Hit the JACKPOT
Inked|November 2021
Rapper Latto on breaking into hip-hop, representing Atlanta and making her next big move.
Devon preston

In hip-hop, a rapper’s name is everything. History won’t remember Jacques Webster II or Calvin Broadus Jr., but it will remember Travis Scott and Snoop Dogg. On the other hand, sometimes changing your name is an essential part of your artistic growth. At the start of 2021, only a matter of months after dropping the album that put her on the map, Latto chose to change her name from Mulatto as a way to move on from the negative connotations of this word and start fresh. “I was in a mindset of wanting to change my name,” Latto says. “I felt that it wasn’t being perceived in the right way and I wanted to address the name change, but I wasn’t sure how I wanted to address it yet. I was like, ‘I could do a mini-documentary, I could make an Instagram post, I could do an Instagram live.’ But I was like, ‘Nah, fuck all of that. I’m a rapper and I need to address this in music.’”

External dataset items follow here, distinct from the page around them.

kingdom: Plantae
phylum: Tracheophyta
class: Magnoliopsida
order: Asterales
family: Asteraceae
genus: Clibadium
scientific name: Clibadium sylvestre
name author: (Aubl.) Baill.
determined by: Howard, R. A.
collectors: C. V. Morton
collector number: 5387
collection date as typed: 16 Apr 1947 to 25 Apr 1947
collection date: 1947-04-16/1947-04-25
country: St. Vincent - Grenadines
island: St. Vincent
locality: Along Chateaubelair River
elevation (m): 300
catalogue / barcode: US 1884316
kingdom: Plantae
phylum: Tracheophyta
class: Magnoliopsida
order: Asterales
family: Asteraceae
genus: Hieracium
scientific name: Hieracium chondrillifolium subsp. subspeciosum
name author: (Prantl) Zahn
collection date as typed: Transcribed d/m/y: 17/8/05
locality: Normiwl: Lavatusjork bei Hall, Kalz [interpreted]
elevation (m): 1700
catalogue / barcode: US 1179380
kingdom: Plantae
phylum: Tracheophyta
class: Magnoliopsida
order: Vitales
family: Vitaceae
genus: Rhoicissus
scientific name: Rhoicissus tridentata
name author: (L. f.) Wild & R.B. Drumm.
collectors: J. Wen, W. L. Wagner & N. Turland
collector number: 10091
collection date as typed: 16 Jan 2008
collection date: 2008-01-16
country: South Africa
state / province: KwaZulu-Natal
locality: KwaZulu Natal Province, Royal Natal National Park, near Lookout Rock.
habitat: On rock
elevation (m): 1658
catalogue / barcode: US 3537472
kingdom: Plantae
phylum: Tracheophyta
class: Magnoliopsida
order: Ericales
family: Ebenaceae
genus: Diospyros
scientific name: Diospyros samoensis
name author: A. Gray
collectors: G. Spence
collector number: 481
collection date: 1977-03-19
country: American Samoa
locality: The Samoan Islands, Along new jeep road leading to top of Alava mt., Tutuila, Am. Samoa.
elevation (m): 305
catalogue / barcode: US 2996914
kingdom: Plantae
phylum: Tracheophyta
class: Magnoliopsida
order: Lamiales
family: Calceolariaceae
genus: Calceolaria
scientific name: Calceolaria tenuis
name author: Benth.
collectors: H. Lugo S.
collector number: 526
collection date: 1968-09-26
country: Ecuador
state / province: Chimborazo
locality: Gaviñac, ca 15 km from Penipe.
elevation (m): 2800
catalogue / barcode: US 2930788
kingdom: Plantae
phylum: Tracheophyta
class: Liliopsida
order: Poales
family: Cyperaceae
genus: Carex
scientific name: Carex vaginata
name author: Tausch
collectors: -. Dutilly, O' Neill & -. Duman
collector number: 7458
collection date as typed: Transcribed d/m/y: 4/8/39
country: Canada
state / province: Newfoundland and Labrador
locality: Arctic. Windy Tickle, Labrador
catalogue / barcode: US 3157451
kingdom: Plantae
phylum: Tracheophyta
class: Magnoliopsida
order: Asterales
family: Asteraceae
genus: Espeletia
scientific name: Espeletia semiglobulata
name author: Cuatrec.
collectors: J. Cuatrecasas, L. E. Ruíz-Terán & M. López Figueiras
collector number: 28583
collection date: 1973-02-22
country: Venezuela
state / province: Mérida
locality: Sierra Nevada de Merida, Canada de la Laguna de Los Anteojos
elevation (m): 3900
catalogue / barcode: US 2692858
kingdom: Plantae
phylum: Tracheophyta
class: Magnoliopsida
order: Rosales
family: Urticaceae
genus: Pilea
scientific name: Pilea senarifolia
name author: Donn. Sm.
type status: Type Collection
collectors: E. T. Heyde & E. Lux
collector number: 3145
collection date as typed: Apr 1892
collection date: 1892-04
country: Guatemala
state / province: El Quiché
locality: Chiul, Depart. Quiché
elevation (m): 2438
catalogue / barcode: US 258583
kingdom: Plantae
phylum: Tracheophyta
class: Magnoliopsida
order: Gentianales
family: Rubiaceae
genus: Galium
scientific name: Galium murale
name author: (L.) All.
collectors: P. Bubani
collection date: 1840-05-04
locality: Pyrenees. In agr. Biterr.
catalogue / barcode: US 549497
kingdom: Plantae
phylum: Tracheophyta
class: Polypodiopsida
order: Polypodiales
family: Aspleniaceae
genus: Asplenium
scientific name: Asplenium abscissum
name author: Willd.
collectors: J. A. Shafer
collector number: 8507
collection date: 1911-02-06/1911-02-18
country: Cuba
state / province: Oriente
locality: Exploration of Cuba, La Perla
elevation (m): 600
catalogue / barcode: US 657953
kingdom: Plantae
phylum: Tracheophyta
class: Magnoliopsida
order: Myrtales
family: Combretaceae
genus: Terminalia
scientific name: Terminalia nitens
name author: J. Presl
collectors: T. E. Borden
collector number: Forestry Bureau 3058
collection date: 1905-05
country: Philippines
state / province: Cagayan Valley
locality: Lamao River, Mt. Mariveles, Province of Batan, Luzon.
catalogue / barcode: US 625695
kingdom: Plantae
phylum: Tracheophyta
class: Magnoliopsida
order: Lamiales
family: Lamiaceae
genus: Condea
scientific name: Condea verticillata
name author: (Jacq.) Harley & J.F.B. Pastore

Latto’s way of reintroducing herself to the world was through her single “The Biggest.” In this song, she addresses her haters head-on, with lyrics such as “Fuck it, I’ll change my name but I bet they still gon’ find somethin’.” At the same time, she also takes accountability and responsibility for the situation at hand, which is often easier said than done. “I can’t just put the blame on everybody, maybe I wasn’t packaging the name right,” she says. “I think that some things aren’t meant to be brought back and can be left in the past. I’ve also been rapping for a long time and at 8 years old, of course, I’m not hearing what anybody else has to say. Now I’m 22 and I’m a grown woman now. I’m maturing mentally, I can see the bigger picture and I can self-reflect.”

Before Latto was even Mulatto, she was Alyssa Stephens, a music-loving kid living just south of Atlanta. Despite being born in Columbus, Ohio, Latto has always called Atlanta her home and attributes the ATL with shaping who she’s become. “I credit my city for everything about me,” she says. “It’s how I talk, how I rap, how I dress and my overall aura, not just as an artist, but as a person.”